YOUR ASSIGNMENT:
In the records that follow, the lines from the one containing "- The PC-88VA is not supported." to the one containing "- April 16th, 2022: Cannot", inclusive, are to be given again exactly.

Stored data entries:
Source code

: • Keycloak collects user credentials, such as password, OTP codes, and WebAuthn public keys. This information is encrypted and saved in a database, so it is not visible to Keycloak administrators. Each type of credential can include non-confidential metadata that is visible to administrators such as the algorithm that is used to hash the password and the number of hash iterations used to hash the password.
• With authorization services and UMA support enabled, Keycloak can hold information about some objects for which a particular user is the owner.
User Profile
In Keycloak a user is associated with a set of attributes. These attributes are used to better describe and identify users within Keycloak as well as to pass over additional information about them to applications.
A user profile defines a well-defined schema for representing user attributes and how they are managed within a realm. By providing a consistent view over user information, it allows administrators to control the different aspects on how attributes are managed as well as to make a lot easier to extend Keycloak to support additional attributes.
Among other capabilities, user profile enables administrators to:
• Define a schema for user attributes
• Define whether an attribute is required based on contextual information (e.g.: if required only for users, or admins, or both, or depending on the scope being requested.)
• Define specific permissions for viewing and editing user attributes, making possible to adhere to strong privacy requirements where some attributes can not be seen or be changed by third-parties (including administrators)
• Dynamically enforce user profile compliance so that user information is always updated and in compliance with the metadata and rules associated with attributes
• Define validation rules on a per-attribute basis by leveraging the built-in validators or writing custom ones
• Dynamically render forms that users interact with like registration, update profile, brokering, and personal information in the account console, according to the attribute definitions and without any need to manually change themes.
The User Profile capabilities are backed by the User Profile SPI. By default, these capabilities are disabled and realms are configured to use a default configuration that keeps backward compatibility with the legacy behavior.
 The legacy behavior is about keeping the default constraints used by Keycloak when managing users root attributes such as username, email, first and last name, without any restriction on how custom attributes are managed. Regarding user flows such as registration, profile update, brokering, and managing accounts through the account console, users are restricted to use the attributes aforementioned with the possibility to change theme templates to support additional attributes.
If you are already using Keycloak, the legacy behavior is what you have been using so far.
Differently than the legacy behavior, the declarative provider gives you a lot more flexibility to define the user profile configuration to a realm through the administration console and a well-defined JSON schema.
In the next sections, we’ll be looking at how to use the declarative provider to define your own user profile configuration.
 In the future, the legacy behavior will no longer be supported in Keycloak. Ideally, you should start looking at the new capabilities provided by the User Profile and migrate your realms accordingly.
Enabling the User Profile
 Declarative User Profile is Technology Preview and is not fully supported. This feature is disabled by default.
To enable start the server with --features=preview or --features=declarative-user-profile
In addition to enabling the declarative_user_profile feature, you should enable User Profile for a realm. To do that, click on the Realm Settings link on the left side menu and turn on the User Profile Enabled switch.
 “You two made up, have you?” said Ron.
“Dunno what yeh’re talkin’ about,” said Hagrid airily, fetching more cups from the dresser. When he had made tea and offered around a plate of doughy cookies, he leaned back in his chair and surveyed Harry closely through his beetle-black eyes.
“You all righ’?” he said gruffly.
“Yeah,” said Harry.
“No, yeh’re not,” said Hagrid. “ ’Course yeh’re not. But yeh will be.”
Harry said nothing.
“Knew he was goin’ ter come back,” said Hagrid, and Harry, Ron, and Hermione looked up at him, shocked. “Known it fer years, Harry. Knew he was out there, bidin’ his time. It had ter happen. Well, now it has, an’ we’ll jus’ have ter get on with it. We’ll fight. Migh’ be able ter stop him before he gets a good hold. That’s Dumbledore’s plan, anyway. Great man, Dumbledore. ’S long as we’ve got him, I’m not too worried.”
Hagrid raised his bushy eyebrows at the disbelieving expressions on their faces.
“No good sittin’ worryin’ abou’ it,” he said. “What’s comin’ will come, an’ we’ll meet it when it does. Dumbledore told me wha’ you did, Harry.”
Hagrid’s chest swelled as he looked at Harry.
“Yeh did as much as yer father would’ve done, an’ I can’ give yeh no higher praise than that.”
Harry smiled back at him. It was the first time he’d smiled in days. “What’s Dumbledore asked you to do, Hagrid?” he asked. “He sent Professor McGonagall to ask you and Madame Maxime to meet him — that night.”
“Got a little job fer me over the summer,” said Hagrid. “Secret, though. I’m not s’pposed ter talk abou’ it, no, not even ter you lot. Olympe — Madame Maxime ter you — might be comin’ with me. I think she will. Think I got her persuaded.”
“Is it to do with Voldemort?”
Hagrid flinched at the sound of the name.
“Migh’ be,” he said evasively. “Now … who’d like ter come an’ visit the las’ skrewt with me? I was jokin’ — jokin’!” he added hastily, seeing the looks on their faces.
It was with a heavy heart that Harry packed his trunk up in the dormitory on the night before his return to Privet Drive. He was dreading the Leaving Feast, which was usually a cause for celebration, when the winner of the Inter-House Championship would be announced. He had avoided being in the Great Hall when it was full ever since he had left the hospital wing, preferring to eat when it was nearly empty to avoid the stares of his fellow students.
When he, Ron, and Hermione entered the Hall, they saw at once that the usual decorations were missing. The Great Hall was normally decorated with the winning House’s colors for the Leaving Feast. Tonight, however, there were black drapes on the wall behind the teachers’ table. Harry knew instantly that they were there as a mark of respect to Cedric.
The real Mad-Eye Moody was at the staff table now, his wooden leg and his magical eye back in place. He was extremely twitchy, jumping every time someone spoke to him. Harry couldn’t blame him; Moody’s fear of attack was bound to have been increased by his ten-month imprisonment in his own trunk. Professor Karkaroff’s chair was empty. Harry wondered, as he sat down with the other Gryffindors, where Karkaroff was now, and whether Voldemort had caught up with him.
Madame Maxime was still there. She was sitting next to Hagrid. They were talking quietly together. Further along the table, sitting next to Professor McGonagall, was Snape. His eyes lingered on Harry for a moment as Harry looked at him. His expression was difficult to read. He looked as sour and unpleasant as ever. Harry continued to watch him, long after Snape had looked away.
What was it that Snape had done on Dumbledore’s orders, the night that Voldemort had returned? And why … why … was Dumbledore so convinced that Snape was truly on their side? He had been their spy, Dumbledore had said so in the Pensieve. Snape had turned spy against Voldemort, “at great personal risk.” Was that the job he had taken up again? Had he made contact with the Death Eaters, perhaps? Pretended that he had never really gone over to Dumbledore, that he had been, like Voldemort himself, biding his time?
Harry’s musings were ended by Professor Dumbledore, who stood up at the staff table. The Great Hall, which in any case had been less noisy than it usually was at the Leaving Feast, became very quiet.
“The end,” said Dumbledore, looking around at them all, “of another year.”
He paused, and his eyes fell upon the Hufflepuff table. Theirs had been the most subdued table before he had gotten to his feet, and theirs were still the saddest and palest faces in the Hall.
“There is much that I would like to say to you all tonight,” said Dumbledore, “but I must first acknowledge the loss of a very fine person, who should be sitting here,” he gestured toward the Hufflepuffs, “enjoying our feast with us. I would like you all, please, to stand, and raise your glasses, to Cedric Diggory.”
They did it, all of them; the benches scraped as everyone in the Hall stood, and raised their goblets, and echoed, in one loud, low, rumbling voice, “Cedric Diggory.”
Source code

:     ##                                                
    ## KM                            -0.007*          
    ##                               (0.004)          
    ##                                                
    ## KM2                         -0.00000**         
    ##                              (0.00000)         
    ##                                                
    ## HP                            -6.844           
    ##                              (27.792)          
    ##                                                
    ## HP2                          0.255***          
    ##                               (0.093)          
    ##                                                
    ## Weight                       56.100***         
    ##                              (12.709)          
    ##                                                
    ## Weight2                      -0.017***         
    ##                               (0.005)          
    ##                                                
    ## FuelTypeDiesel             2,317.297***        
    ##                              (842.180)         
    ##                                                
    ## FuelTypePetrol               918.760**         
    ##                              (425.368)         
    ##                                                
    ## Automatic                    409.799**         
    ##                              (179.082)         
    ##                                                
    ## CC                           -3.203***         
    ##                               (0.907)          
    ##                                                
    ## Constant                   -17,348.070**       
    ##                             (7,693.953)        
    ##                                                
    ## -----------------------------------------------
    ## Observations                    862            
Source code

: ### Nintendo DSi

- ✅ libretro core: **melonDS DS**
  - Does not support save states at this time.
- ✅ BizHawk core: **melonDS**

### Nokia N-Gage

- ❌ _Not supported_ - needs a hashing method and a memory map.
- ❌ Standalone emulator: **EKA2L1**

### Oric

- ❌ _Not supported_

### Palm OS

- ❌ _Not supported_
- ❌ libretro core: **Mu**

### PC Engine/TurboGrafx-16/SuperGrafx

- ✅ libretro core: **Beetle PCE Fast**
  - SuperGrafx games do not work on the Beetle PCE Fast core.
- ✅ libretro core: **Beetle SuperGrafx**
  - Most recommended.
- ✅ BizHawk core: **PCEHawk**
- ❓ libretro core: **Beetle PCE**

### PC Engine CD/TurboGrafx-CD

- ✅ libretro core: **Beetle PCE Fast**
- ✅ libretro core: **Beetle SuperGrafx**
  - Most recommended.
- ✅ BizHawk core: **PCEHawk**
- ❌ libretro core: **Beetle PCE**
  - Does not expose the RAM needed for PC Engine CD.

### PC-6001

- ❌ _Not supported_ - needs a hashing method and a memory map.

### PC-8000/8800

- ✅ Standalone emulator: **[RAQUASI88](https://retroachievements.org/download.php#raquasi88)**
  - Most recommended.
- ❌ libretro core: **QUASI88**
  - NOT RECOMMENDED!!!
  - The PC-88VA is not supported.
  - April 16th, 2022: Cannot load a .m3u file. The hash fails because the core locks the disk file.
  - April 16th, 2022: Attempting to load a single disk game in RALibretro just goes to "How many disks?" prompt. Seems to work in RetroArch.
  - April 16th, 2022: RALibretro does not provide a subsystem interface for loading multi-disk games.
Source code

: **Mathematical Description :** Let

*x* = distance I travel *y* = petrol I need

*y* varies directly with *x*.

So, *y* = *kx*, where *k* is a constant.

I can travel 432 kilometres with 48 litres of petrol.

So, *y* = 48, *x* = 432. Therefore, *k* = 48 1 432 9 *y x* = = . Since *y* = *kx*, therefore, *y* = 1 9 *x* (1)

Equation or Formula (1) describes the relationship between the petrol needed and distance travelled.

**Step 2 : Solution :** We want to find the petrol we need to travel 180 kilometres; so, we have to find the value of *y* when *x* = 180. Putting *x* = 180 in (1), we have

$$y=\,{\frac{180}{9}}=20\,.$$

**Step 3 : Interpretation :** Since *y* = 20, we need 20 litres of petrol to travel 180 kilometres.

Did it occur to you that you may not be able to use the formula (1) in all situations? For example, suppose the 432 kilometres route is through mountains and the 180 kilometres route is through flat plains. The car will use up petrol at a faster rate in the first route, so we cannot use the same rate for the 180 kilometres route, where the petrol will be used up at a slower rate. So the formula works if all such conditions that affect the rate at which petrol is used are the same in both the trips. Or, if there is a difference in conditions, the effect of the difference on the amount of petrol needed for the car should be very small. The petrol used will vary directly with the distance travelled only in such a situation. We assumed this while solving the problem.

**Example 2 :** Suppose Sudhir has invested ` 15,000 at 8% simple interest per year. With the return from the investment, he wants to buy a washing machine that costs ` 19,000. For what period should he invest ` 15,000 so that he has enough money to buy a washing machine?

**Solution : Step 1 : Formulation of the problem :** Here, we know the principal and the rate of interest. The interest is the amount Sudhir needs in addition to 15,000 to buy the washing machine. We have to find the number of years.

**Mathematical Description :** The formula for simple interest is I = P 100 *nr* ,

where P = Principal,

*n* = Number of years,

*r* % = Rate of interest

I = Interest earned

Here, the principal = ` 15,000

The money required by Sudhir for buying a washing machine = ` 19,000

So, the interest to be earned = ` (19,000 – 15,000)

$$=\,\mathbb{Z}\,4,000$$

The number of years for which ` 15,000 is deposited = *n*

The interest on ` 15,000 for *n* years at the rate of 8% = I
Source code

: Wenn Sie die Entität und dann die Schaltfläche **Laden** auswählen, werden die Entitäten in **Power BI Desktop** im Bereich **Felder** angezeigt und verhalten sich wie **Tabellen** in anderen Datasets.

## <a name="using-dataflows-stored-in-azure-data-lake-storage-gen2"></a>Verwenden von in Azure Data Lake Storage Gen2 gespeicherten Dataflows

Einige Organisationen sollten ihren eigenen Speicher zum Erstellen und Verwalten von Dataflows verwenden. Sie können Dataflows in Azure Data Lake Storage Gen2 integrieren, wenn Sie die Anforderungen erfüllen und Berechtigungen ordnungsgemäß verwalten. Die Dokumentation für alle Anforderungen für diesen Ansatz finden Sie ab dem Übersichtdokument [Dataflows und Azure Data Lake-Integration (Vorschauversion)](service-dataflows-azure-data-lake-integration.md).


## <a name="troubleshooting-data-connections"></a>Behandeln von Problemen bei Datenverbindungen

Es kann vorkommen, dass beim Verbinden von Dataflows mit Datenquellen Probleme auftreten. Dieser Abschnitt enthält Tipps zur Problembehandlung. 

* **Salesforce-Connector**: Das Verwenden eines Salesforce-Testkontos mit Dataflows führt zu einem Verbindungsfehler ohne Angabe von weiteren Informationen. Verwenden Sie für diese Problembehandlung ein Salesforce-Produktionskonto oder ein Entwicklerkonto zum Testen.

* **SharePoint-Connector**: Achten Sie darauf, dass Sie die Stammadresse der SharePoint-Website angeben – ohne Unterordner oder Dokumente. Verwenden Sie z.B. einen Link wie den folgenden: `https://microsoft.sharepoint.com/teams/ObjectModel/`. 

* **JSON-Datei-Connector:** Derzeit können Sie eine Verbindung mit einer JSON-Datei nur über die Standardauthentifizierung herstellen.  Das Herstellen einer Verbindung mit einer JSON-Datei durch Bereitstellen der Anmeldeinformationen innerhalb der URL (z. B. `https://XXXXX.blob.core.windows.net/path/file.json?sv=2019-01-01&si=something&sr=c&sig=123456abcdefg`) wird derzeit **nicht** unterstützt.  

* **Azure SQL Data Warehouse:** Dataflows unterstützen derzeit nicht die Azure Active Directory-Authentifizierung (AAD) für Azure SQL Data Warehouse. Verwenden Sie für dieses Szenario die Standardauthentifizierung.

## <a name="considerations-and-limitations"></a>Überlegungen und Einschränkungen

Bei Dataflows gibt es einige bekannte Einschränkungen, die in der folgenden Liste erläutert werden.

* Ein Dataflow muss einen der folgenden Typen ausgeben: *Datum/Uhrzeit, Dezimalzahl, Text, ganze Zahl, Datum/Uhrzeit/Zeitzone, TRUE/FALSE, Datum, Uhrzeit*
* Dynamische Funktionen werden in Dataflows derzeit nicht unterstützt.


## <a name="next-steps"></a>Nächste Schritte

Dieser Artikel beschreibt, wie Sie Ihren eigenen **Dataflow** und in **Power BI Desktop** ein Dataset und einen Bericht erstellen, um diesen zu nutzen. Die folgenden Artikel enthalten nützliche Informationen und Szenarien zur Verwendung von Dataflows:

YOUR SOLUTION:
  - The PC-88VA is not supported.
  - April 16th, 2022: Cannot load a .m3u file. The hash fails because the core locks the disk file.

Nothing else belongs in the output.